Portrait of Sharonda Amamilo
Position 5 · Madsen seat — three-way race

Sharonda Amamilo

Judge, Thurston County Superior Court

Our read on this candidate
Not enough to tell
Confidence: Low

Former public defender. Pursuing Democratic endorsements but talks more about due process than tax policy. Genuine question mark on this issue.

Seat
Position 5 — Madsen seat — three-way race
Appointing authority
Elected county judge, not appointed.
Background
Public defender before the bench.
Reported endorsements
Pursuing Democratic LD endorsements; bar ratings pending.
Fundraising
$25,603 raised as of Jun 14, 2026

What the record actually shows

Facts pulled from public sources: who appointed them, what they did before, what they've said or written, who's backing them. We're not predicting any vote. Why these categories?

  • Her background

    Public defender career. Civil-liberties orientation.

  • How she talks about the law

    Her stare decisis framing leans more formal-conservative than reformist.

  • Who's backing her

    Democratic-aligned endorsements with a procedural-justice frame, not a tax-policy one.

  • Her tax record

    Nothing on Article VII or Culliton. Genuine uncertainty.

Deep read

How this candidate is likely to rule, and why.

Sharonda Amamilo is a genuine question mark on the Culliton question, and the honest reading of the available record supports that uncertainty rather than resolving it.

She is the first African American judge in Thurston County's history, a former public defender and private practitioner with nearly two decades of legal experience, and a sitting Thurston County Superior Court judge who handles child welfare, family law, and administrative appeals including multi-million-dollar tax disputes.

Her endorsers include Justice Helen Whitener, who voted with the Quinn majority, and judges and attorneys across western Washington's Democratic-leaning bar. She is pursuing Democratic legislative district endorsements.

But her stated judicial philosophy is notably more formal and process-centered than her endorsement coalition might suggest: she has described her approach using a 'FIRE' framework emphasizing Facts, Issues, Rules, and Exceptions, has stated that 'every perceived wrong doesn't necessarily have a legal remedy,' and has emphasized careful scrutiny of recommendations and fidelity to the written law.

The stare decisis framing in her public materials leans more formal-conservative than reformist. Her coalition wants her to vote to scrap Culliton; her stated methodology is more cautious. That gap is what keeps the lean at 'unclear' rather than a confident scrap signal.

  • Whitener endorsement as Quinn-bloc signal

    Justice G. Helen Whitener, who signed the 7-2 Quinn majority and whose appointment in 2020 was flagged by Tax Notes State as potentially opening the door to Culliton revisitation, has endorsed Amamilo.
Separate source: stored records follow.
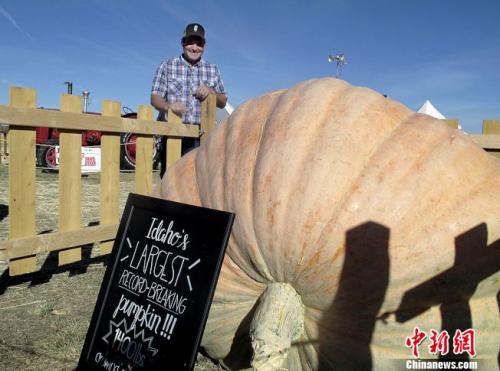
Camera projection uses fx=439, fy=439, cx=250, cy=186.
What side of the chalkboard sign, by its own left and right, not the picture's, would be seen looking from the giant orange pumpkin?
left

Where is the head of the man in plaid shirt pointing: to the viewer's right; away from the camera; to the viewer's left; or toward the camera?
toward the camera

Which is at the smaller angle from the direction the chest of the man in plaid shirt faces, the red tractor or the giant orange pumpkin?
the giant orange pumpkin

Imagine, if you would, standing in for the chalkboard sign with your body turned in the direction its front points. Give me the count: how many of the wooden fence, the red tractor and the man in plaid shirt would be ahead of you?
0

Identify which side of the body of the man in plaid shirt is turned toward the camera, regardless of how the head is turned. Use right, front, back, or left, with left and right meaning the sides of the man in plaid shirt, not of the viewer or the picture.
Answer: front

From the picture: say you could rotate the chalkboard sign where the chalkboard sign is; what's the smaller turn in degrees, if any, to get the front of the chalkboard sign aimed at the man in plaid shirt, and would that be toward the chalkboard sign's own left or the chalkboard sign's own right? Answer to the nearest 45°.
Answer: approximately 180°

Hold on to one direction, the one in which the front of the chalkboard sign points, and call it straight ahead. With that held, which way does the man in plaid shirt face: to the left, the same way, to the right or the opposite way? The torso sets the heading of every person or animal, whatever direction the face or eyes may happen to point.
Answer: the same way

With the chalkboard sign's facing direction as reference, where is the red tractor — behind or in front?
behind

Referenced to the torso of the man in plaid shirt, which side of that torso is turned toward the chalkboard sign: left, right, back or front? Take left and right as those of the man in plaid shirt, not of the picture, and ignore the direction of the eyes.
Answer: front

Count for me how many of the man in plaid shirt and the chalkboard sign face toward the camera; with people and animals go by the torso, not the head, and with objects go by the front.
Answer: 2

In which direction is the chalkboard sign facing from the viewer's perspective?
toward the camera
Whitener's endorsement of Amamilo rather than Angelis for Position 5 is the most direct institutional signal in Amamilo's favor from the scrap coalition.

    It does not guarantee a scrap vote, but it suggests that at least one justice in the Quinn majority believes Amamilo is more favorable than neutral on the income tax question.

  • Multi-million-dollar tax disputes in superior court

    Amamilo's Seattle Medium profile indicates her Thurston County Superior Court docket includes 'multi-million-dollar tax disputes' and review of agency decisions with statewide implications. That language suggests she has reviewed administrative tax assessments at the trial level, which is substantively distinct from the constitutional question in ESSB 6346 but means she is not without any engagement with tax litigation. No specific case names or outcomes have been identified in this research; a direct record search would be needed to evaluate how she has approached tax questions.

  • Former public defender orientation with formal-conservative stare decisis framing

    Amamilo's public defense background typically correlates with a civil liberties and pro-defendant orientation that leans toward the progressive coalition. But her public statements on judicial decision-making emphasize the FIRE framework, strict adherence to the written record, and a statement that not every perceived wrong has a legal remedy.

    This is more cautious and formalist than the reform-oriented framing typical of progressive judicial candidates. Taken at face value, it could lead her to find that the Legislature cannot simply relabel an income tax as an excise tax and expect the court to follow the label.

  • Low fundraising as electoral risk signal

    Amamilo has raised approximately $10,600 in campaign contributions as of late April 2026, compared to Angelis's $103,000 and Larson's $94,000. That fundraising gap makes it structurally unlikely she advances past the August primary in a three-way race unless significant institutional money enters behind her. The Sentencing Guidelines Commission and DCYF Oversight Board roles in her resume add relevant public-service credentials, but without competitive fundraising those credentials may not reach enough voters.

An analytical read on public signals. Not a prediction of any individual vote.

Questions a voter might ask this candidate

  1. What are the most important factors when deciding whether to overturn a precedent?
  2. Does the case for overturning weigh differently when the party who has relied on the ruling is the legislature itself?

Phrased to comply with Washington's Code of Judicial Conduct, which prohibits candidates from pledging votes on specific cases or issues likely to come before the court. Methodology questions are permitted.